I understand, from Derek's draft minutes of the OpenPGP meeting, that the
problem is that the remote client is in a low-bandwidth environment, such
as a cell phone.  I understand this statement to mean that the
communication link is low bandwidth.  However, PGP encrypted messages are
close to the size of the corrisponding plain text, so I don't see how
having an IMAP server decrypt the message is going to help.

If, on another hand, the remote client is limited in CPU power, this
system seems to place the largest CPU load, the public key operation to
extract the plain text key, on the client, and the relatively low CPU
load of the private key operations to decrypt the message on the IMAP
server.

I conclude from this reasoning that I don't understand the problem.
Could you please explain.

Consider the case of a message with a small text part and a large attachment. On your mobile device you might want to only read the text without paying the penalty of downloading the attachment. If the message data is unencrypted the client can use the IMAP protocol to download only the text part. However, if the message is encrypted in one single multipart/encrypted part, then the client has to download all the data in order to decrypt and extract only the text.
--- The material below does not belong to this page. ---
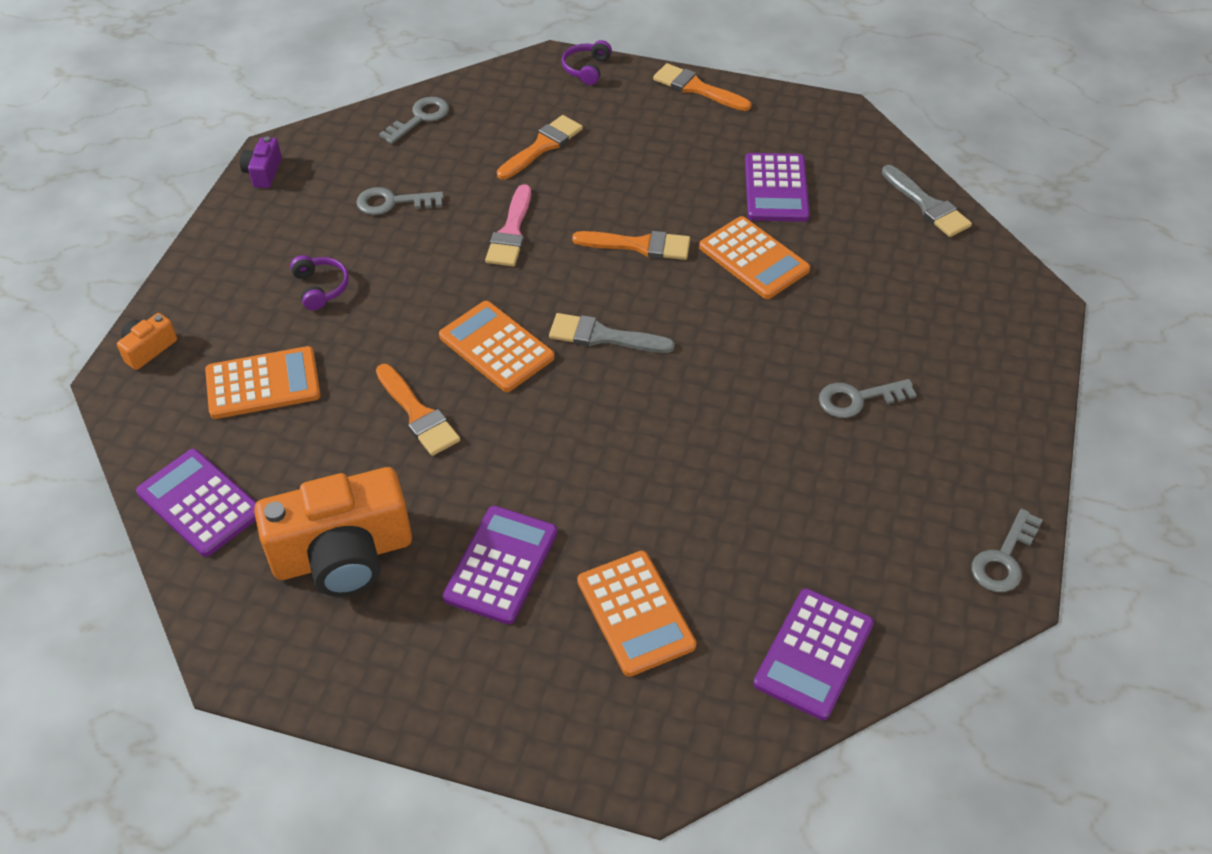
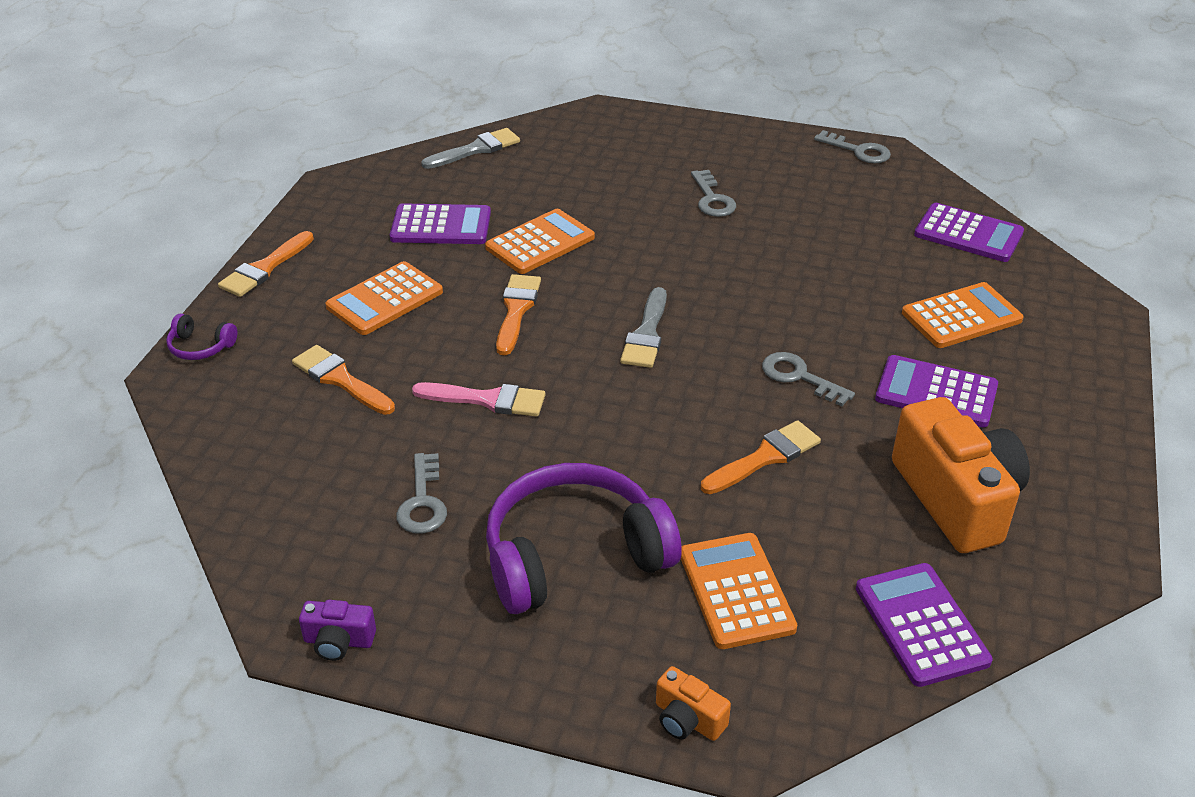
camera: 90 degrees left, 10 degrees down
purple calculator [136,449,256,557] -> purple calculator turned 120 degrees clockwise [856,563,993,687]
purple headphones [290,255,349,310] -> purple headphones [486,463,682,614], size x2.38
grey key [379,97,449,144] -> grey key moved to [762,352,855,406]
orange calculator [439,301,555,392] -> orange calculator moved to [325,261,443,335]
A better solution would be to have the message decrypted on the server and stored in its unencrypted form with multiple parts - then the client can fetch just the text.

Same principal applies for a message that is only signed, and the mobile device wants to read only the text part, but verify the signature.

There are similar considerations for the client when it wants to create a signed or encrypted message with parts that already reside on the server.